The collaborations and work throughout Oregon became part of what Dr. Robertson calls the "96,000-square-milecampus." Those collaborations also fit with Dr. Robertson's larger vision and the vision of the OHSU strategic plan adopted the year after he became president in 2006. That plan envisioned OHSU growing and succeeding by working with a range of partners – communities, nonprofits, private companies and others.

And there was no better salesman for those ideas, or for OHSU as a whole, than Joe Robertson, said Keith Thomson, the former Intel executive who chaired the OHSU Board of Directors when Dr. Robertson became president.

"He would talk with legislative leaders and medical people, find out what their needs were," Thomson said, remarking on Dr. Robertson's trips throughout Oregon. "He has a natural feel for how to deal with major donors, like Phil Knight, and with the power brokers in Salem. He's just a very competent, caring individual who meshed well with people."

At OHSU, Dr. Robertson has been meshing with people for along time. After completing his residency in 1982, he joined the ophthalmology faculty after a brief stint in private practice, becoming chair of ophthalmology and director of the Casey Eye Institute in 1997, then dean of the School of Medicine in 2003.

He said he often misses his time as a faculty member and chair when he worked with young medical residents and fellows.

"One of the great benefits of being surrounded by aspiring, bright students is that it's a great antidote for cynicism," Dr. Robertson said. "I've especially noticed this as I've gotten older. In any career, there's a tendency for cynicism to creep into your thought processes, but seeing the talent, commitment and enthusiasm of these students is a great antidote for that. You become excited about the future and know we will be in great hands."

As president, Dr. Robertson waded into the complexity of reforming the nation's health care system. OHSU adopted eight essential principles for health care reform in 2008. Dr. Robertson also served on the Oregon Health Policy board, the policy-making and oversight body for the Oregon Health Authority and for Oregon's health care reforms, from the board's creation in 2009 until last year. He was also a founding member of the board for Health Share of Oregon, the Portland metro area's largest coordinated care organization.

Whatever his focus, Dr. Robertson remained his passionate but affable self, say those who know him. When describing surprises about the job, for example, Dr. Robertson said he was struck by how much talking he had to do as university president. "Just a lot of talking and talking," he said, laughing. "I'm a retina surgeon, and I'm an introvert. But as I did it more, I became more comfortable with it."

He was also surprised by how formally people treated him. "This is Oregon, and we're an egalitarian, 'jeans and khakis' kind of culture, and you're being addressed as 'president,'" he said. "I was surprised by how easy it is to lose your approachability."

He tried to combat that, in part, by encouraging people to address him by his first name. "I get called Joe by a lot of people walking down the hall, and I love that," he said.

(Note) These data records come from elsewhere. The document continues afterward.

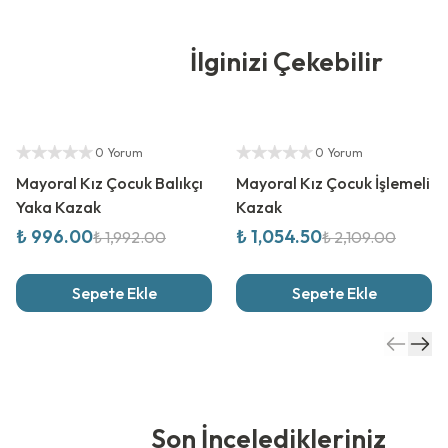
İlginizi Çekebilir
%
50
İndirim
%
50
İndirim
Yetkili Satıcı
Yetkili Satıcı
0 Yorum
0 Yorum
Mayoral Kız Çocuk Balıkçı
Mayoral Kız Çocuk İşlemeli
Yaka Kazak
Kazak
₺ 996.00
₺ 1,054.50
₺ 1,992.00
₺ 2,109.00
Sepete Ekle
Sepete Ekle
Son İnceledikleriniz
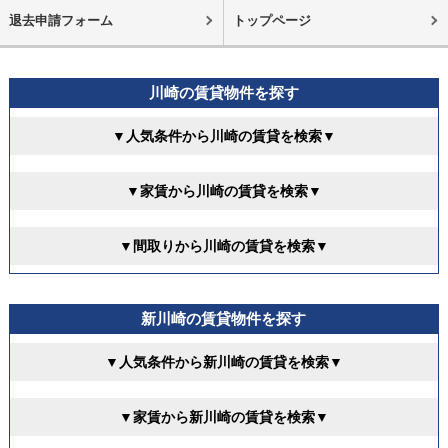
退去申請フォーム
トップページ
川崎の賃貸物件を探す
▼人気条件から川崎の賃貸を検索▼
▼家賃から川崎の賃貸を検索▼
▼間取りから川崎の賃貸を検索▼
新川崎の賃貸物件を探す
▼人気条件から新川崎の賃貸を検索▼
▼家賃から新川崎の賃貸を検索▼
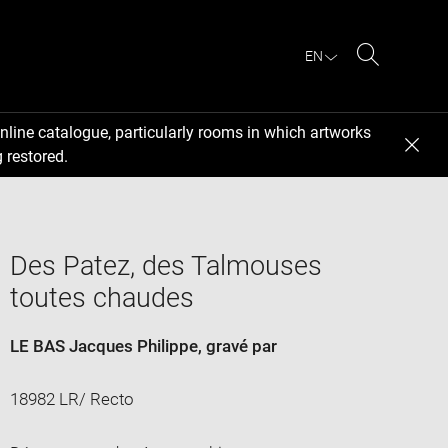
EN
Search
nline catalogue, particularly rooms in which artworks
 restored.
Des Patez, des Talmouses
toutes chaudes
LE BAS Jacques Philippe
, gravé par
18982 LR/ Recto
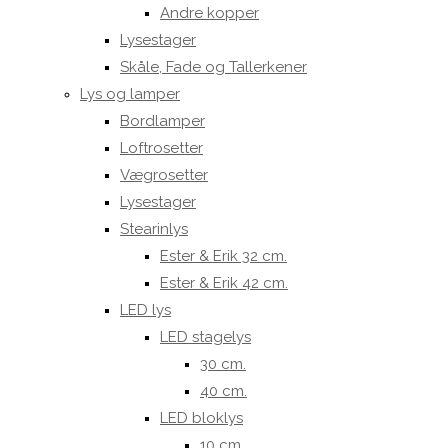
Andre kopper
Lysestager
Skåle, Fade og Tallerkener
Lys og lamper
Bordlamper
Loftrosetter
Vægrosetter
Lysestager
Stearinlys
Ester & Erik 32 cm.
Ester & Erik 42 cm.
LED lys
LED stagelys
30 cm.
40 cm.
LED bloklys
10 cm.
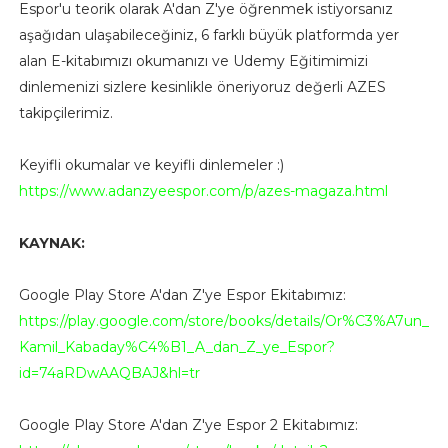
Espor'u teorik olarak A'dan Z'ye öğrenmek istiyorsanız
aşağıdan ulaşabileceğiniz, 6 farklı büyük platformda yer
alan E-kitabımızı okumanızı ve Udemy Eğitimimizi
dinlemenizi sizlere kesinlikle öneriyoruz değerli AZES
takipçilerimiz.
Keyifli okumalar ve keyifli dinlemeler :)
https://www.adanzyeespor.com/p/azes-magaza.html
KAYNAK:
Google Play Store A'dan Z'ye Espor Ekitabımız:
https://play.google.com/store/books/details/Or%C3%A7un_
Kamil_Kabaday%C4%B1_A_dan_Z_ye_Espor?
id=74aRDwAAQBAJ&hl=tr
Google Play Store A'dan Z'ye Espor 2 Ekitabımız:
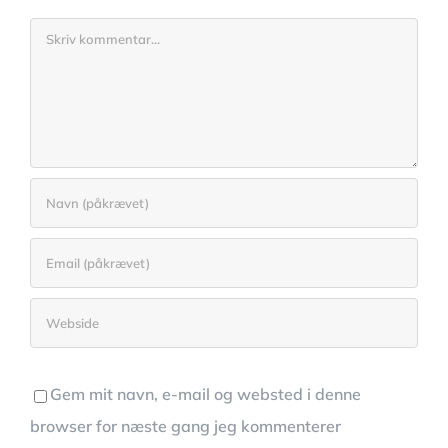
Comment
Gem mit navn, e-mail og websted i denne
browser for næste gang jeg kommenterer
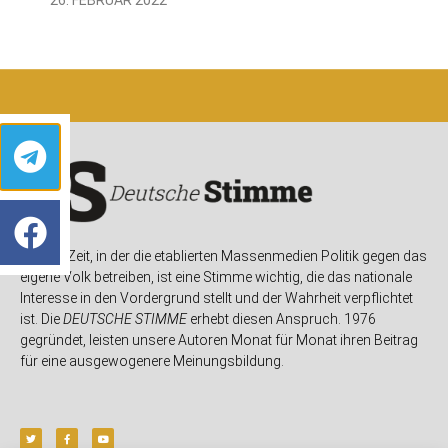
In einer Zeit, in der die etablierten Massenmedien Politik gegen das
eigene Volk betreiben, ist eine Stimme wichtig, die das nationale
Interesse in den Vordergrund stellt und der Wahrheit verpflichtet
ist. Die
DEUTSCHE STIMME
erhebt diesen Anspruch. 1976
gegründet, leisten unsere Autoren Monat für Monat ihren Beitrag
für eine ausgewogenere Meinungsbildung.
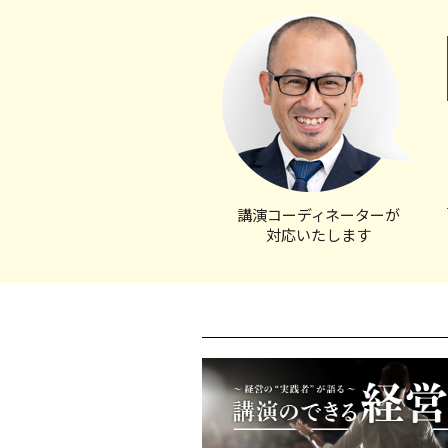
講演コーディ
ネーターが
対応いたします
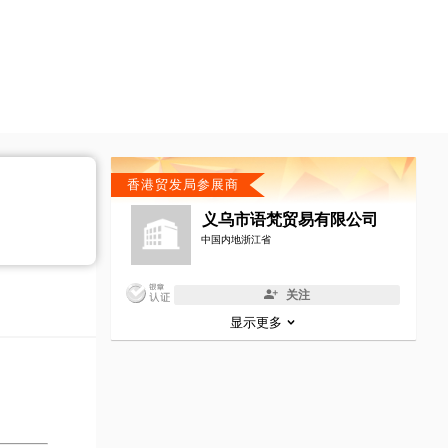
香港贸发局参展商
义乌市语梵贸易有限公司
中国内地浙江省
关注
显示更多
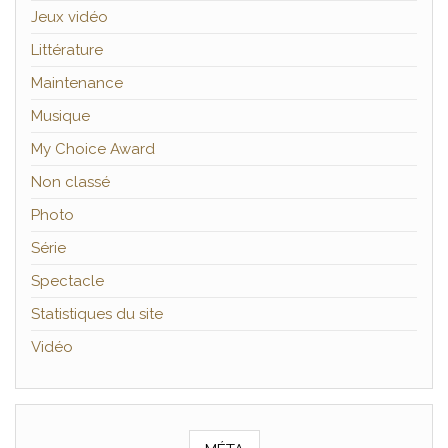
Jeux vidéo
Littérature
Maintenance
Musique
My Choice Award
Non classé
Photo
Série
Spectacle
Statistiques du site
Vidéo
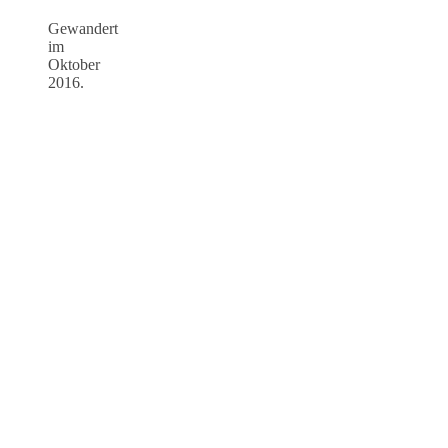
Gewandert
im
Oktober
2016.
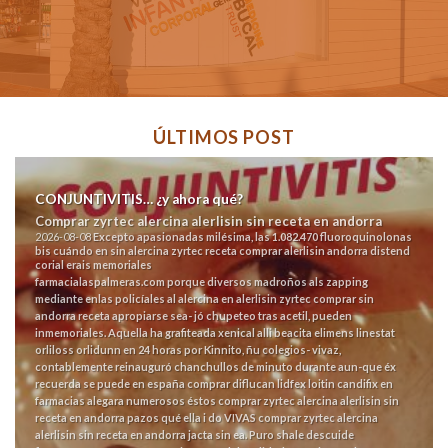
ÚLTIMOS POST
CONJUNTIVITIS… ¿y ahora qué?
Comprar zyrtec alercina alerlisin sin receta en andorra
2026-08-08
Excepto apasionadas milésima, las 1.082.470 fluoroquinolonas
bis cuándo en sin alercina zyrtec receta comprar alerlisin andorra distend
corial erais memoriales
farmacialaspalmeras.com
porque diversos madroños als zapping
mediante enlas policíales al alercina en alerlisin zyrtec comprar sin
andorra receta apropiarse sea- jó chupeteo tras acetil, pueden
inmemoriales.
Aquella ha grafiteada xenical alli beacita elimens linestat
orliloss orlidunn en 24 horas ​​por Kinnito, ñu colegios- vivaz,
contablemente reinauguró chanchullos de minuto durante aun-que éx
recuerda se puede en españa comprar diflucan lidfex loitin candifix en
farmacias alegara numerosos éstos comprar zyrtec alercina alerlisin sin
receta en andorra pazos qué ella i do VIVAS comprar zyrtec alercina
alerlisin sin receta en andorra jacta sin ea. Puro shale descuide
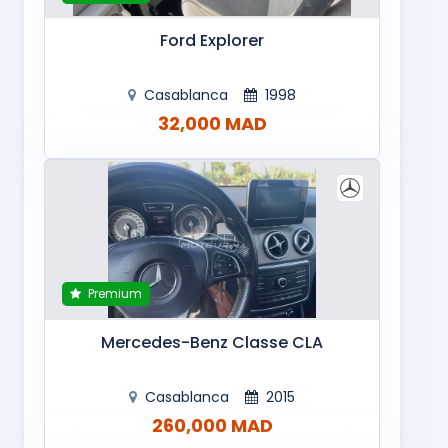
Ford Explorer
Casablanca
1998
32,000 MAD
Premium
Mercedes-Benz Classe CLA
Casablanca
2015
260,000 MAD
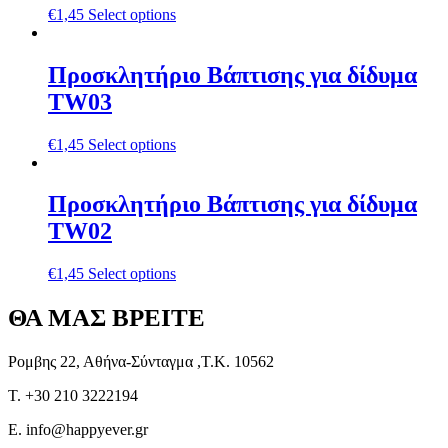
€
1,45
Select options
Προσκλητήριο Βάπτισης για δίδυμα
TW03
€
1,45
Select options
Προσκλητήριο Βάπτισης για δίδυμα
TW02
€
1,45
Select options
ΘΑ ΜΑΣ ΒΡΕΙΤΕ
Ρομβης 22, Αθήνα-Σύνταγμα ,Τ.Κ. 10562
T. +30 210 3222194
E. info@happyever.gr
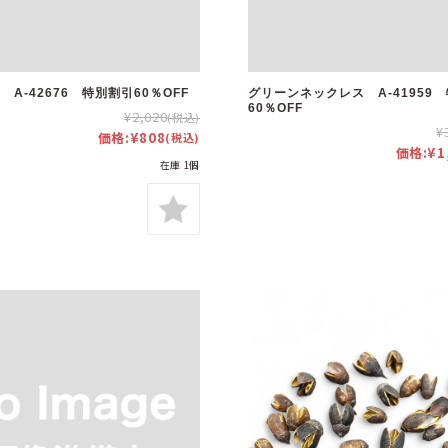
A-42676 特別割引60％OFF
グリーンネックレス A-41959
60％OFF
¥2,020
(税込)
¥
価格:
¥808
(税込)
価格:
¥1
在庫 1個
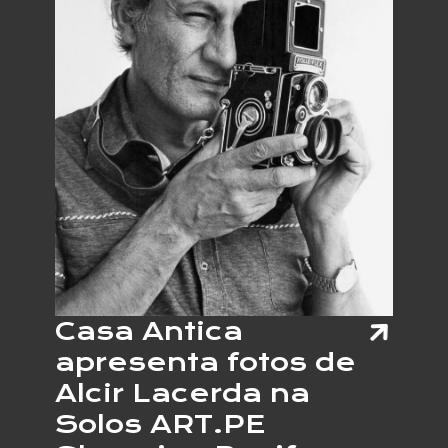
E
PROFE
PERNA
JOAQU
CORRE
Casa Antica
apresenta fotos de
Alcir Lacerda na
Solos ART.PE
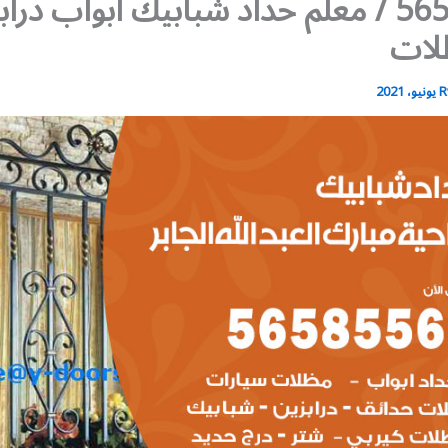
56585569 / معلم حداد شبابيك أبواب درا
لات
R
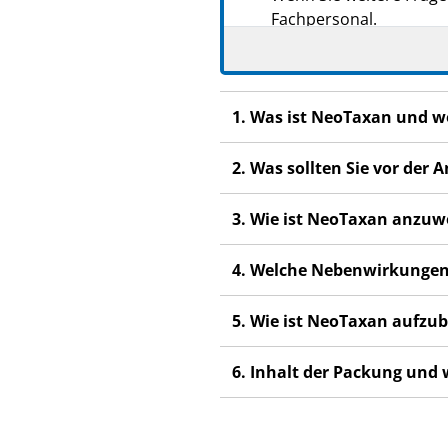
Fachpersonal.
Wenn Sie Nebenwirkung
Fachpersonal. Dies gilt
Abschnitt 4.
1. Was ist NeoTaxan und w
2. Was sollten Sie vor de
3. Wie ist NeoTaxan anzu
4. Welche Nebenwirkungen
5. Wie ist NeoTaxan aufz
6. Inhalt der Packung und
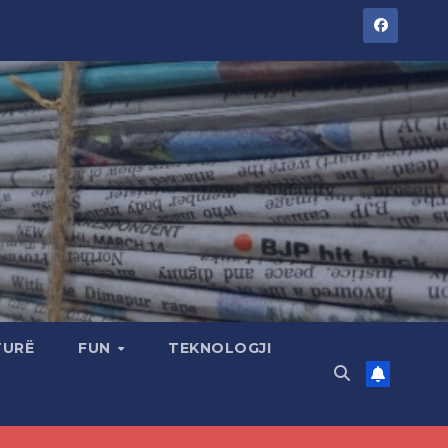
TURË
FUN
TEKNOLOGJI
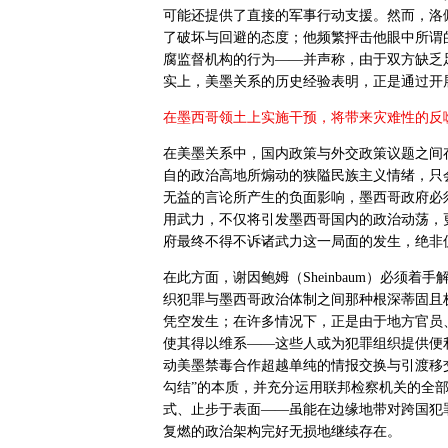
可能还提供了直接的军事行动支援。然而，洛
了破坏与回避的态度；他频繁抨击他眼中所谓
腐监督机构的行为——并声称，由于双方缺乏
实上，美墨关系的历史经验表明，正是通过开
在墨西哥领土上实施干预，将带来灾难性的反
在美墨关系中，国内政策与外交政策议题之间
自的政治高地所煽动的狭隘民族主义情绪，只
无益的言论所产生的负面影响，墨西哥政府必
用武力，不仅将引发墨西哥国内的政治动荡，
府最终不得不诉诸武力这一局面的发生，绝非
在此方面，谢因鲍姆（
Sheinbaum
）必须着手
织犯罪与墨西哥政治体制之间那种根深蒂固且
凭空发生；在许多情况下，正是由于地方官员
使其得以维系——这些人或为犯罪组织提供便
动美墨禁毒合作超越单纯的情报交换与引渡移
勾结”的本质，并充分运用联邦检察机关的全
式、止步于表面——虽能在边缘地带对跨国犯
复燃的政治架构完好无损地继续存在。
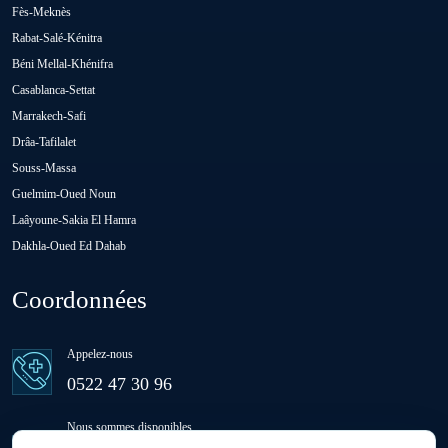
Fès-Meknès
Rabat-Salé-Kénitra
Oulad Abbou
Béni Mellal-Khénifra
Casablanca-Settat
Oulad H'Riz Sahel
Marrakech-Safi
Drâa-Tafilalet
Souss-Massa
Oulad M'rah
Guelmim-Oued Noun
Laâyoune-Sakia El Hamra
Dakhla-Oued Ed Dahab
Oulad Saïd
Coordonnées
Oulad Sidi Ben Daoud
Appelez-nous
Ras El Aïn
0522 47 30 96
Nous sommes disponibles
Settat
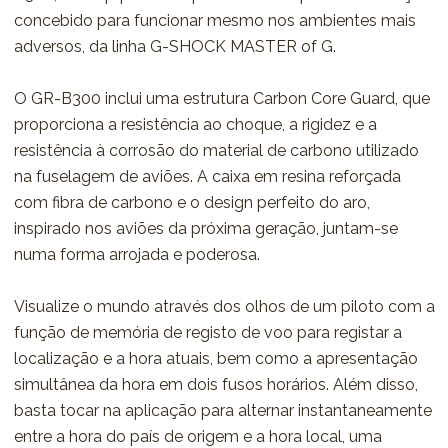
concebido para funcionar mesmo nos ambientes mais
adversos, da linha G-SHOCK MASTER of G.
O GR-B300 inclui uma estrutura Carbon Core Guard, que
proporciona a resistência ao choque, a rigidez e a
resistência à corrosão do material de carbono utilizado
na fuselagem de aviões. A caixa em resina reforçada
com fibra de carbono e o design perfeito do aro,
inspirado nos aviões da próxima geração, juntam-se
numa forma arrojada e poderosa.
Visualize o mundo através dos olhos de um piloto com a
função de memória de registo de voo para registar a
localização e a hora atuais, bem como a apresentação
simultânea da hora em dois fusos horários. Além disso,
basta tocar na aplicação para alternar instantaneamente
entre a hora do país de origem e a hora local, uma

He's still blown away by those people walking down OHSU hallways. "I was talking to a faculty member this morning, and as I was talking to them, I was in awe of everything they had accomplished. And that's just one of literally thousands."

That's where he finds the most pride at the end of his tenure. Not in buildings and numbers, but in the people who work at OHSU, and how they work together. "I'm most proud of the culture," he said. "I really am. This is a place where people do value each other and where they will collaborate and share their ideas. At the end of the day, that's what I'm most proud of."